Work to complete
Locate each line in the material below that contains the word "than", and copy those lines out unchanged.

-- -- --

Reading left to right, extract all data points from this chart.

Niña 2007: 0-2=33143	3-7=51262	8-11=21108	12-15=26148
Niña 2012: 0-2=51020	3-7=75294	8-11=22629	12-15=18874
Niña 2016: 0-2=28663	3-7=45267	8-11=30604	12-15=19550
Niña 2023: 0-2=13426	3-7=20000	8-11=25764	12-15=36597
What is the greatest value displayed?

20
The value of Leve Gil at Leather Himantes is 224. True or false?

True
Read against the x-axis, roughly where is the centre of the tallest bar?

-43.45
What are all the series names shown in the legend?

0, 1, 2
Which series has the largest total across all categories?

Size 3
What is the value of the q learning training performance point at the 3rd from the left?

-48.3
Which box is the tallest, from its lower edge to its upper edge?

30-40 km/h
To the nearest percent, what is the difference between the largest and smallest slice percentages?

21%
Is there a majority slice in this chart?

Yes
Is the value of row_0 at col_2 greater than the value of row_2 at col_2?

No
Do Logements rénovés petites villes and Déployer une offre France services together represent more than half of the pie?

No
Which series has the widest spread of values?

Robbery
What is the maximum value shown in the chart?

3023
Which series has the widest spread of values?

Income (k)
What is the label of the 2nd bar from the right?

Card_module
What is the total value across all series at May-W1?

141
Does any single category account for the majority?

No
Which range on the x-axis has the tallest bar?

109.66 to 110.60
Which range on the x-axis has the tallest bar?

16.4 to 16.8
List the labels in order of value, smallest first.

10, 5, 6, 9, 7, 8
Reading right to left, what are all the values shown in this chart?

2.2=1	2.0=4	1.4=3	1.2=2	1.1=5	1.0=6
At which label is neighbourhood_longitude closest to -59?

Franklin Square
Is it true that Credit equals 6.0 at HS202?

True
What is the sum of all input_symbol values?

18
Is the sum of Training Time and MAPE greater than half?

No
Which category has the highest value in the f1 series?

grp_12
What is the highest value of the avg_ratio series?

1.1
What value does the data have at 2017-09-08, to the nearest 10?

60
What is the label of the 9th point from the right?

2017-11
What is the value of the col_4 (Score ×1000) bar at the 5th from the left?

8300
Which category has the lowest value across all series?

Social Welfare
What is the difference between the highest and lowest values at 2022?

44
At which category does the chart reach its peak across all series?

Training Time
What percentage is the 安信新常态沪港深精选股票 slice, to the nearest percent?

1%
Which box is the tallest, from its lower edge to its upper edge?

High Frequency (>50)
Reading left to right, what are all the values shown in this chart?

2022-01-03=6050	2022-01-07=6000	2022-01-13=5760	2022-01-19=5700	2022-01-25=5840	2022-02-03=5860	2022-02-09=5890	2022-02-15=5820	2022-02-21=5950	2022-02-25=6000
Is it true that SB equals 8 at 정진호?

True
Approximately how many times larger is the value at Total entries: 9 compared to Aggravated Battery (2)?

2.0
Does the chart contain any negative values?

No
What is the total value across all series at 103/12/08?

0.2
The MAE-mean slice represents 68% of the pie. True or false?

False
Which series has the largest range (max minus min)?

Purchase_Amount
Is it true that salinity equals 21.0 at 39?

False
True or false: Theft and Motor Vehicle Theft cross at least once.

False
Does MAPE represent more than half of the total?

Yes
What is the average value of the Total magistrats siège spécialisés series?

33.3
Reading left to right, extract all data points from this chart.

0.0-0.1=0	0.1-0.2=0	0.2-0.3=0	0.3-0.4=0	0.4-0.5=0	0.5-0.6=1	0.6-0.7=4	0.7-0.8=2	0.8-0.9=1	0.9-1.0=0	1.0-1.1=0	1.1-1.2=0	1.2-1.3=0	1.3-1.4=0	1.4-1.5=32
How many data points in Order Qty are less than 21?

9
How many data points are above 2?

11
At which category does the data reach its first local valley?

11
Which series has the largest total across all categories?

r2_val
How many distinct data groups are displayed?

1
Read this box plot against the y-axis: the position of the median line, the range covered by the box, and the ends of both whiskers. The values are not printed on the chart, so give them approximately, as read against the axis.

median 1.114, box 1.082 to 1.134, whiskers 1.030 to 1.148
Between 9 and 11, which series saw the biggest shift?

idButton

-- -- --

Final answer
Is the value of row_0 at col_2 greater than the value of row_2 at col_2?
Do Logements rénovés petites villes and Déployer une offre France services together represent more than half of the pie?
Is the sum of Training Time and MAPE greater than half?
Does MAPE represent more than half of the total?
How many data points in Order Qty are less than 21?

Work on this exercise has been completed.